Susanne Moog has been part of the TYPO3 project for over ten years. She originally studied media economics, but quickly realized that programming was more than just a hobby and started working in IT. She works at TYPO3 GmbH and Team neusta as a Scrum Master, developer, and CTO.
Roland Golla is a PHP trainer for testing and refactoring and founder of Never Code Alone. He founded TESTIFY – Agency for Testing, a start-up for outsourcing E2E testing, and implements CMS projects with the team Die Websprinter using the Symfony Fullstack CMS Sulu.
Mark Story is a Staff Engineer at Sentry and an open source enthusiast based in Toronto, Canada. He is one of the main developers of CakePHP and has long been involved in a number of other PHP and Python projects. Outside of work, Mark is a father of three, plays Magic the Gathering, and enjoys cycling and many winter sports.

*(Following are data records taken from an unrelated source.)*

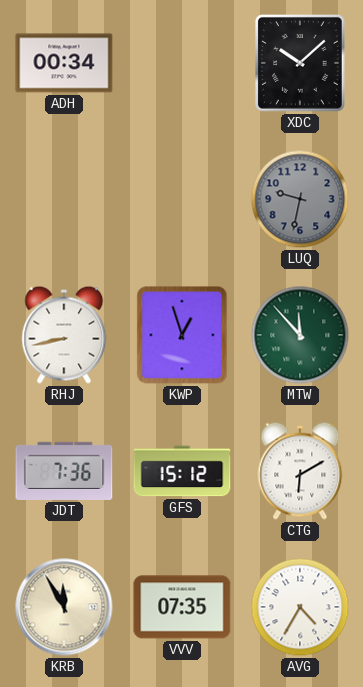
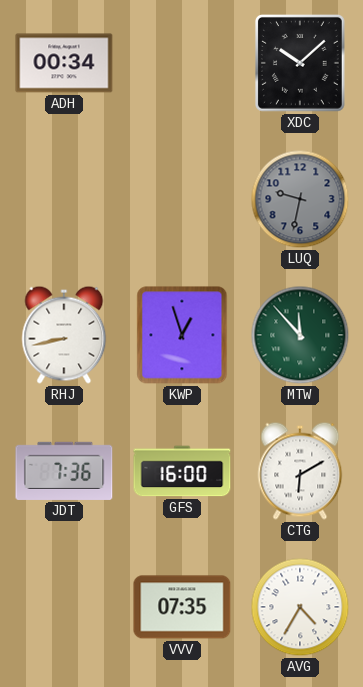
GFS: 15:12 -> 16:00
KRB: 11:55 -> none
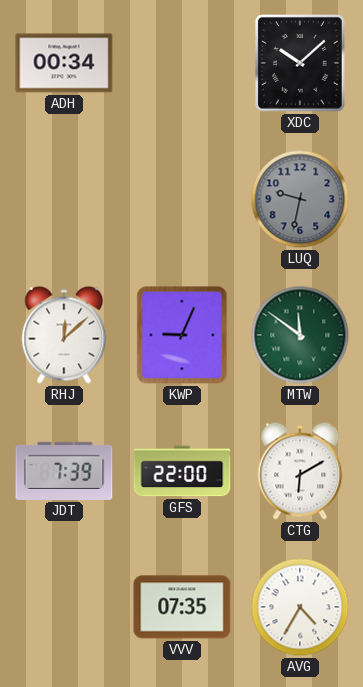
RHJ: 8:43 -> 12:08
KWP: 12:57 -> 9:04
MTW: 11:53 -> 11:51
JDT: 7:36 -> 7:39
GFS: 16:00 -> 22:00
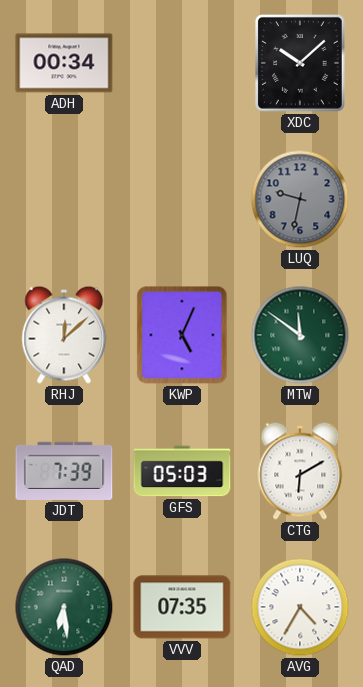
KWP: 9:04 -> 5:04
GFS: 22:00 -> 05:03
QAD: none -> 6:29
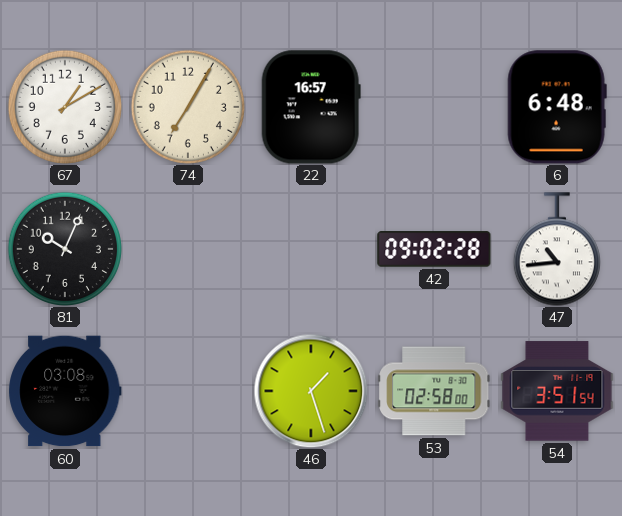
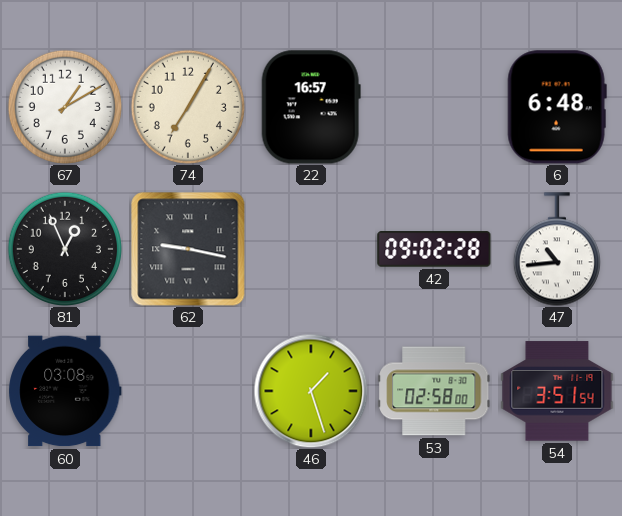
81: 10:04 -> 12:56
62: none -> 9:17
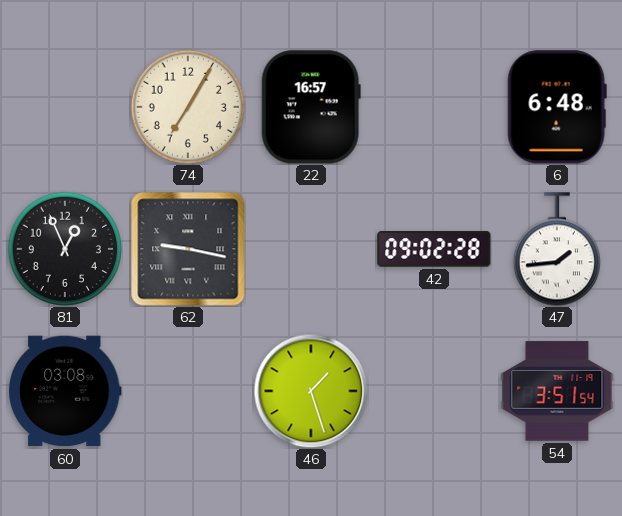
67: 1:10 -> none
47: 10:44 -> 1:44
53: 02:58 -> none
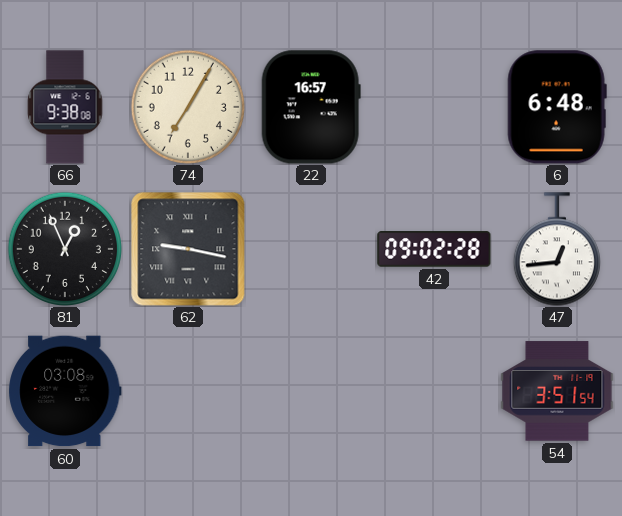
66: none -> 9:38
47: 1:44 -> 12:44
46: 1:27 -> none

Jörg Moldenhauer holds a degree in media informatics and has been working as a web developer for Key-Systems GmbH since summer 2018. There, he creates web applications, APIs and microservices based on Symfony. Before that, he spent five years as a full-stack developer in an advertising agency, implementing numerous projects in front- and backend.
Vitalij Mik has been working as a PHP developer since 2011 and runs a YouTube channel exclusively about PHP.
Web: https://www.youtube.com/c/VitalijMik
Christian Dangl is Head of Technology at the Shopware agency dasistweb GmbH. His focus is on system architecture, software architecture, automations, integrations, and QA. He is also the managing director of Live Score GmbH, a scoreboard playout software for sports broadcasts, enjoys giving training, and gives the odd talk at webinars and conferences.